I think that ship has sailed. Malaysia certainly isn't the first to pull this.

dyauspitr · a year ago
What could possibly be “life saving”? On the scale of things, it’s a relatively moderate Islamic country so the best you’re going to get is if you’re gay and keep it quiet, no one is really going to bother you.
aussieguy1234 · a year ago
PreP is near 100% effective at preventing HIV. For sure I could see access to information about PreP or other HIV prevention methods being blocked by an overzealous government.
becquerel · a year ago
Awareness and acceptance on LGBT matters can have a big impact on suicide rates.
potamic · a year ago
Quite plausibly, mental health resources. I assume connecting with like minded individuals and communities can go a long way in helping you understand yourself and reconcile your differences with broader society.

Deleted Comment

praptak · a year ago
Trans people suicide rate increases if they are left without help.
andai · a year ago
Surprised VPNs are legal in Malaysia. Usually censorship and blocking VPNs goes together.

Dead Comment

Dead Comment

hunglee2 · a year ago
The tension between borderless internet vs national sovereignty is one of most important meta-conflicts occurring in the world today. What can be critiqued as draconian authoritarianism on one hand, can be defended as digital sovereignty on the other.
protocolture · a year ago
authies always fall back on appeals to sovereignty why would fucking with the internet be any different
BlueTemplar · a year ago
And those that look down on national sovereignty are suspect of being shills for imperialism (whether they realize it or not), which is an even worse kind of authoritarianism.
kazinator · a year ago
Maybe the time to start a grassroots network for exchanging giant /etc/hosts files.
boredhedgehog · a year ago
It wouldn't have to be giant. Ideally, it would just include those entries that are censored for political reasons sorted by location.
diggan · a year ago
> It wouldn't have to be giant. Ideally, it would just include those entries that are censored for political reasons sorted by location.
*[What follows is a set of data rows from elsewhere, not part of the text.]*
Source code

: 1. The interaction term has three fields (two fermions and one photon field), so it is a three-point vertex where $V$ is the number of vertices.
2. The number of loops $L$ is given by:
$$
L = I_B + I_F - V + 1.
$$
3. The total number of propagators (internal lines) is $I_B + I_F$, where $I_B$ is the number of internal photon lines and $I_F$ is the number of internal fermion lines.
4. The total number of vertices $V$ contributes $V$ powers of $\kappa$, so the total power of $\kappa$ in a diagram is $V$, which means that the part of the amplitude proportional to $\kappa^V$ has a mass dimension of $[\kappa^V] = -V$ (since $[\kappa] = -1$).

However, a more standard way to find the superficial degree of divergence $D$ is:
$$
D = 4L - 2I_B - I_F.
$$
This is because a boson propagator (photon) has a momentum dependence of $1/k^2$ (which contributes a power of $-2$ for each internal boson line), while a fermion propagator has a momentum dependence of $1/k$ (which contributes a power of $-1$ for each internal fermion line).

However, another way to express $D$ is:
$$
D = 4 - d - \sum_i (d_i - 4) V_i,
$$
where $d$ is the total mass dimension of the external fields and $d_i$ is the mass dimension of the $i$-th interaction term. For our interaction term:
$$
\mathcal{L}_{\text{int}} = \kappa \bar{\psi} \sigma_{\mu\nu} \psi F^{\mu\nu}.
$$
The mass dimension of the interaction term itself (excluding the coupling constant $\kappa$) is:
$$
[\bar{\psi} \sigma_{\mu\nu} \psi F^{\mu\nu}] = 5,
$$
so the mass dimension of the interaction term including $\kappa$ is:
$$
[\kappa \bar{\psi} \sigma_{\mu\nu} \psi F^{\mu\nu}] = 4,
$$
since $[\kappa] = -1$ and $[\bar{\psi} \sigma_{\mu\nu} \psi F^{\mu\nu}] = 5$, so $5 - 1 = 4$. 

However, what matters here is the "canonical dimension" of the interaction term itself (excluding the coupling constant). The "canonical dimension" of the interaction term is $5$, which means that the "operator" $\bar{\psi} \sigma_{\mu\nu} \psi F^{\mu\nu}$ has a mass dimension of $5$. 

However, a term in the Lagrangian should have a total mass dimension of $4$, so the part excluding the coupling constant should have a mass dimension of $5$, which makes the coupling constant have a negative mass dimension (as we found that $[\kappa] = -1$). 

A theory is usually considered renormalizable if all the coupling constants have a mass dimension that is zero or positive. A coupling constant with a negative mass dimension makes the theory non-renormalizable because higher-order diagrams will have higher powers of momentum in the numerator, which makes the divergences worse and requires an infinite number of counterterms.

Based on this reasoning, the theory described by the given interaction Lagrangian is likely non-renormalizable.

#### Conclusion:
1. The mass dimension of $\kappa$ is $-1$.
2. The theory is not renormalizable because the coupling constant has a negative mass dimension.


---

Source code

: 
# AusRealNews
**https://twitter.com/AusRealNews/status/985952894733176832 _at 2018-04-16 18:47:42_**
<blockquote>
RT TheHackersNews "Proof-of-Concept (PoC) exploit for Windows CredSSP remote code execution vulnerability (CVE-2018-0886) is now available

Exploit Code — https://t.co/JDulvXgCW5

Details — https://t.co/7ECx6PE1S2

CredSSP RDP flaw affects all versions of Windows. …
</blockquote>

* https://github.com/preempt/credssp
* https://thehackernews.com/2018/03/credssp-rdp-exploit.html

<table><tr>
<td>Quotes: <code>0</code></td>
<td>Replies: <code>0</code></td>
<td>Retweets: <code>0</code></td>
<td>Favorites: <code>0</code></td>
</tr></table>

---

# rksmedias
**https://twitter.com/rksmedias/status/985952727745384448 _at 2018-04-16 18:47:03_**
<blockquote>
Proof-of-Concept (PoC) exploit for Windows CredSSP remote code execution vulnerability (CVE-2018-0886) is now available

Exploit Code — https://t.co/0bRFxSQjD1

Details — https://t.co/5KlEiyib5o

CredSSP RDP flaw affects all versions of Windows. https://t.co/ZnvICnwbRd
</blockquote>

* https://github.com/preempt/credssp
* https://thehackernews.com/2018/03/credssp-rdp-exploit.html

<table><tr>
I think you're underestimating the amount of stuff being blocked everywhere. Even in Spain where I live the list of blocked domains would be pretty big already, and it's just one country.

OONI gives a good overview: https://explorer.ooni.org/

Deleted Comment

sulandor · a year ago
the dns-block block-list

loving it

rty32 · a year ago
Only meaningful if you are on a desktop machine with root privilege (which most people here do have on their personal machines)

You really need a solution that works on every platform for everyone, which isn't easy.

Even for VPN like apps, well, they aren't allowed on China's Apple app store. Fortunately you can switch to a different store, download the app and switch back, and Android users can just sideload an apk as usual. But that's enough to show how complex this is.